The task:
Return, word for word, the lines of the listing from its start through the line containing "16 990 руб.", including both ends. Omit the pictures from your answer.

-.-.-

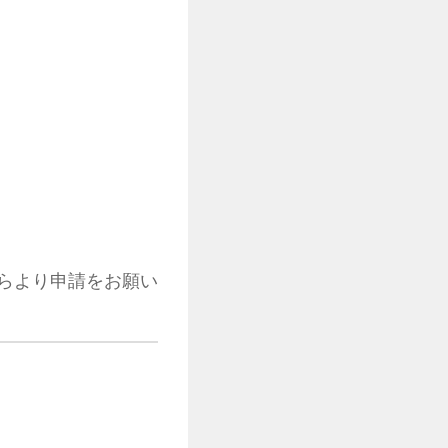
らより申請をお願い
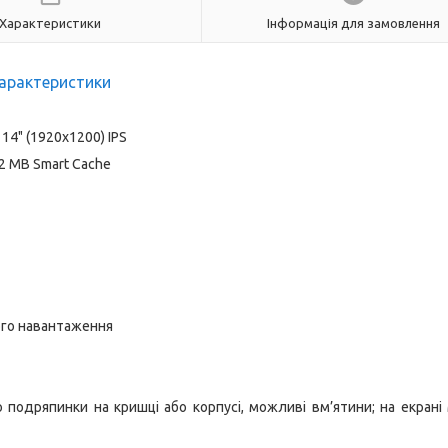
Характеристики
Інформація для замовлення
арактеристики
14" (1920x1200) IPS
 12 MB Smart Cache
ного навантаження
 подряпинки на кришці або корпусі, можливі вм’ятини; на екрані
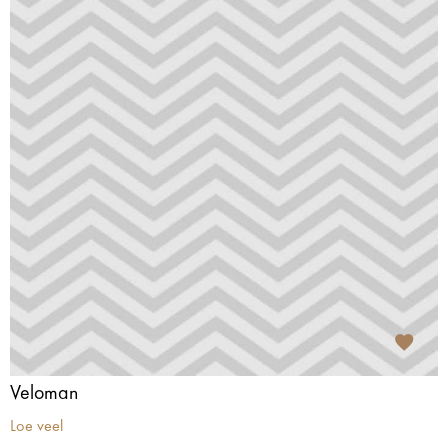
Veloman
Loe veel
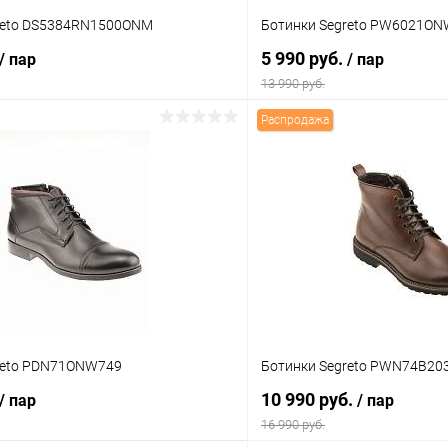
reto DS5384RN1500ONM
Ботинки Segreto PW6021O
5 990 руб.
/ пар
/ пар
13 990 руб.
Распродажа
В корзину
В корз
 клик
Сравнение
Купить в 1 клик
ое
В наличии
В избранное
Цвет
тво
Размер свойство
reto PDN71ONW749
Ботинки Segreto PWN74B20
38
10 990 руб.
/ пар
/ пар
16 990 руб.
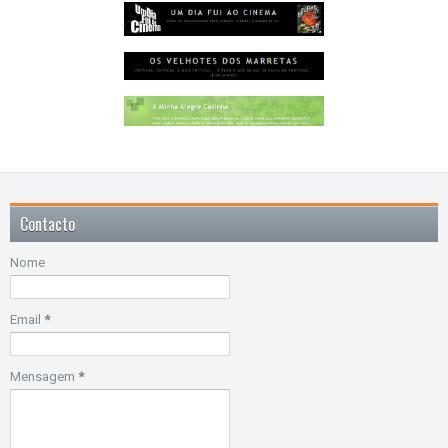
Contacto
Nome
Email
*
Mensagem
*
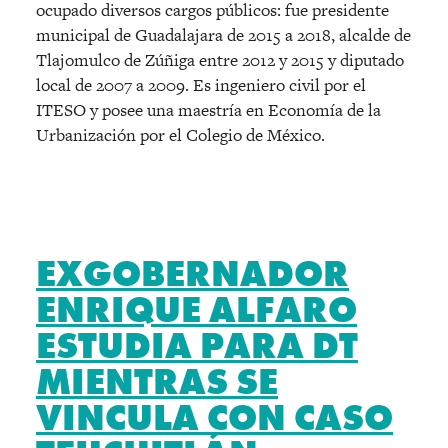
ocupado diversos cargos públicos: fue presidente
municipal de Guadalajara de 2015 a 2018, alcalde de
Tlajomulco de Zúñiga entre 2012 y 2015 y diputado
local de 2007 a 2009. Es ingeniero civil por el
ITESO y posee una maestría en Economía de la
Urbanización por el Colegio de México.
EXGOBERNADOR
ENRIQUE ALFARO
ESTUDIA PARA DT
MIENTRAS SE
VINCULA CON CASO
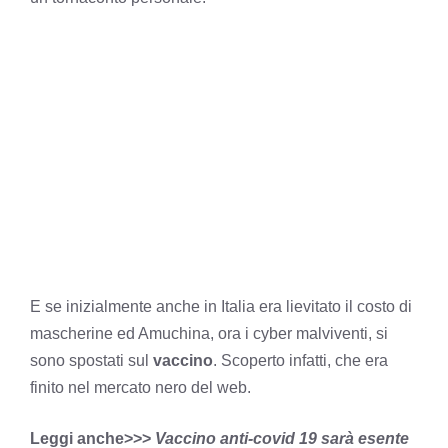
E se inizialmente anche in Italia era lievitato il costo di
mascherine ed Amuchina, ora i cyber malviventi, si
sono spostati sul
vaccino
. Scoperto infatti, che era
finito nel mercato nero del web.
Leggi anche>>>
Vaccino anti-covid 19 sarà esente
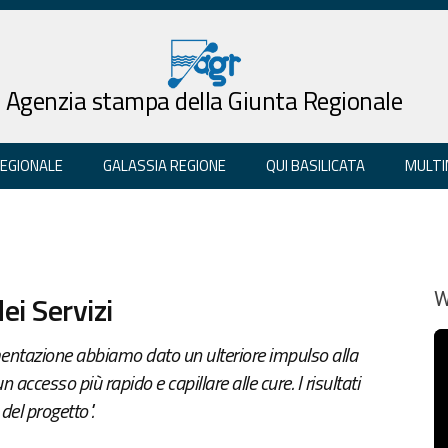
Agenzia stampa della Giunta Regionale
REGIONALE
GALASSIA REGIONE
QUI BASILICATA
MULTI
ei Servizi
W
imentazione abbiamo dato un ulteriore impulso alla
accesso più rapido e capillare alle cure. I risultati
del progetto".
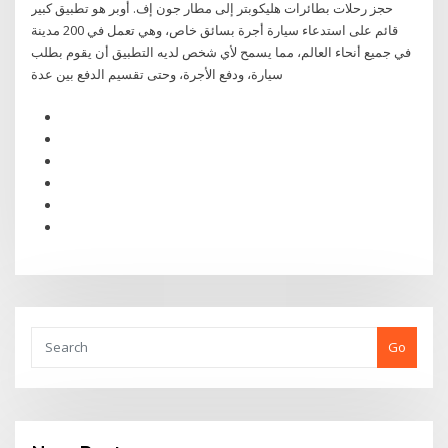
حجز رحلات بطائرات هليكوبتر إلى مطار جون إف. أوبر هو تطبيق كبير
قائم على استدعاء سيارة أجرة بسائق خاص، وهي تعمل في 200 مدينة
في جميع أنحاء العالم، مما يسمح لأي شخص لديه التطبيق أن يقوم بطلب
سيارة، ودفع الأجرة، وحتى تقسيم الدفع بين عدة
Go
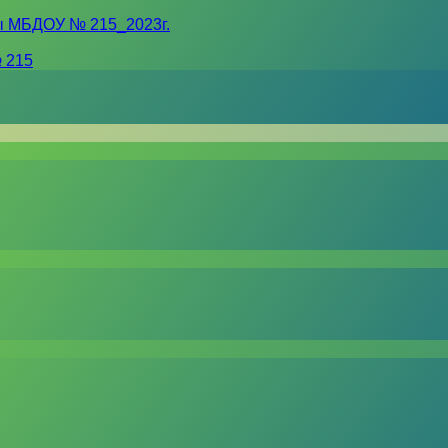
ы МБДОУ № 215_2023г.
 215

-.-.-

Completed exercise:
らより申請をお願い
Характеристики
Інформація для замовлення
арактеристики
14" (1920x1200) IPS
 12 MB Smart Cache
ного навантаження
 подряпинки на кришці або корпусі, можливі вм’ятини; на екрані
Veloman
Loe veel
reto DS5384RN1500ONM
Ботинки Segreto PW6021O
5 990 руб.
/ пар
/ пар
13 990 руб.
Распродажа
В корзину
В корз
 клик
Сравнение
Купить в 1 клик
ое
В наличии
В избранное
Цвет
тво
Размер свойство
reto PDN71ONW749
Ботинки Segreto PWN74B20
38
10 990 руб.
/ пар
/ пар
16 990 руб.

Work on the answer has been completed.